Exercise directions
Return exactly the lines of the records below, starting at the line that contains "- Все пользователи" and ending at the line that contains "KCC (далее именуемый", with both of those lines kept.
[Record set]
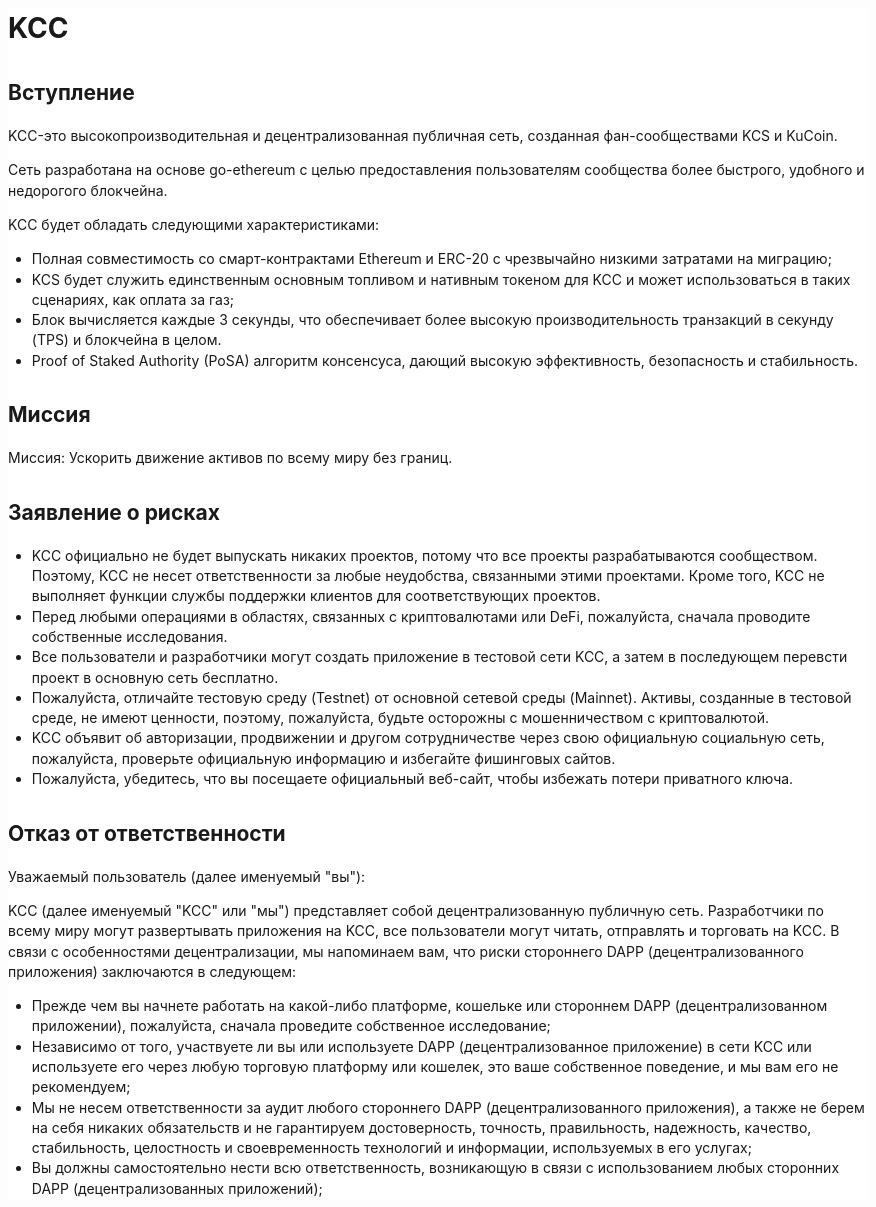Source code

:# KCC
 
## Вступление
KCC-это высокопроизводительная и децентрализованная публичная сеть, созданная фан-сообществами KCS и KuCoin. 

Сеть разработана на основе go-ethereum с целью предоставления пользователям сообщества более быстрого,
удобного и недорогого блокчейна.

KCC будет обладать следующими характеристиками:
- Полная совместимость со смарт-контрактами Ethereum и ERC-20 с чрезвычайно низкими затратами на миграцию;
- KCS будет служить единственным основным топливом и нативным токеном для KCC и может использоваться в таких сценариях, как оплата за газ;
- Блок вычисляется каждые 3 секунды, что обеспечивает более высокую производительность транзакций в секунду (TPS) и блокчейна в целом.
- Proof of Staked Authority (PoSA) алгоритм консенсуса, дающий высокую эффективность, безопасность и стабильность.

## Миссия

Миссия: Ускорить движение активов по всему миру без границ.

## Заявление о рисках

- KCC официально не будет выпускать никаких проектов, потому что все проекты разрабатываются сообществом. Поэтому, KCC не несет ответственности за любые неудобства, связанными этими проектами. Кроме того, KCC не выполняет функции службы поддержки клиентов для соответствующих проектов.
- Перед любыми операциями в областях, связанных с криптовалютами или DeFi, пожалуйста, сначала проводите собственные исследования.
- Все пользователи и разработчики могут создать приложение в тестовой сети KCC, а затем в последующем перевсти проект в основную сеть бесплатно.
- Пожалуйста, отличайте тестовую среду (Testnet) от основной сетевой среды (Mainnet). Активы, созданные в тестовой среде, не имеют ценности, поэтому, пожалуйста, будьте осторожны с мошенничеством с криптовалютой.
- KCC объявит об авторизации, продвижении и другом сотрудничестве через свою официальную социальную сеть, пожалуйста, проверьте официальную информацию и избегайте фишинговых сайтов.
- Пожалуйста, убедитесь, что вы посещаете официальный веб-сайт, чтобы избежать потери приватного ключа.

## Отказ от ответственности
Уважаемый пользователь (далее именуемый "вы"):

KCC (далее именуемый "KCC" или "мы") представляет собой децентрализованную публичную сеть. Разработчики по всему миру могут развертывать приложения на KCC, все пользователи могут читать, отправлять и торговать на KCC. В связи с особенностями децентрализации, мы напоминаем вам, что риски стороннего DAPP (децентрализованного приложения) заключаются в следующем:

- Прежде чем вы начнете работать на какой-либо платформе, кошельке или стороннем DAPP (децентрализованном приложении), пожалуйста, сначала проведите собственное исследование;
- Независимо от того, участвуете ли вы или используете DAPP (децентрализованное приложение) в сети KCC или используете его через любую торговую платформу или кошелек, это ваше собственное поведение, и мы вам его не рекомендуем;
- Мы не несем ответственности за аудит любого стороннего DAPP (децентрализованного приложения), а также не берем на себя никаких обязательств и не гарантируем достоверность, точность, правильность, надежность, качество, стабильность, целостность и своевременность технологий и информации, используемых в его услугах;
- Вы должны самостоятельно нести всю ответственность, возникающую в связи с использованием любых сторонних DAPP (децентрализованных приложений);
[/Record set]
Result for this exercise
- Все пользователи и разработчики могут создать приложение в тестовой сети KCC, а затем в последующем перевсти проект в основную сеть бесплатно.
- Пожалуйста, отличайте тестовую среду (Testnet) от основной сетевой среды (Mainnet). Активы, созданные в тестовой среде, не имеют ценности, поэтому, пожалуйста, будьте осторожны с мошенничеством с криптовалютой.
- KCC объявит об авторизации, продвижении и другом сотрудничестве через свою официальную социальную сеть, пожалуйста, проверьте официальную информацию и избегайте фишинговых сайтов.
- Пожалуйста, убедитесь, что вы посещаете официальный веб-сайт, чтобы избежать потери приватного ключа.

## Отказ от ответственности
Уважаемый пользователь (далее именуемый "вы"):

KCC (далее именуемый "KCC" или "мы") представляет собой децентрализованную публичную сеть. Разработчики по всему миру могут развертывать приложения на KCC, все пользователи могут читать, отправлять и торговать на KCC. В связи с особенностями децентрализации, мы напоминаем вам, что риски стороннего DAPP (децентрализованного приложения) заключаются в следующем:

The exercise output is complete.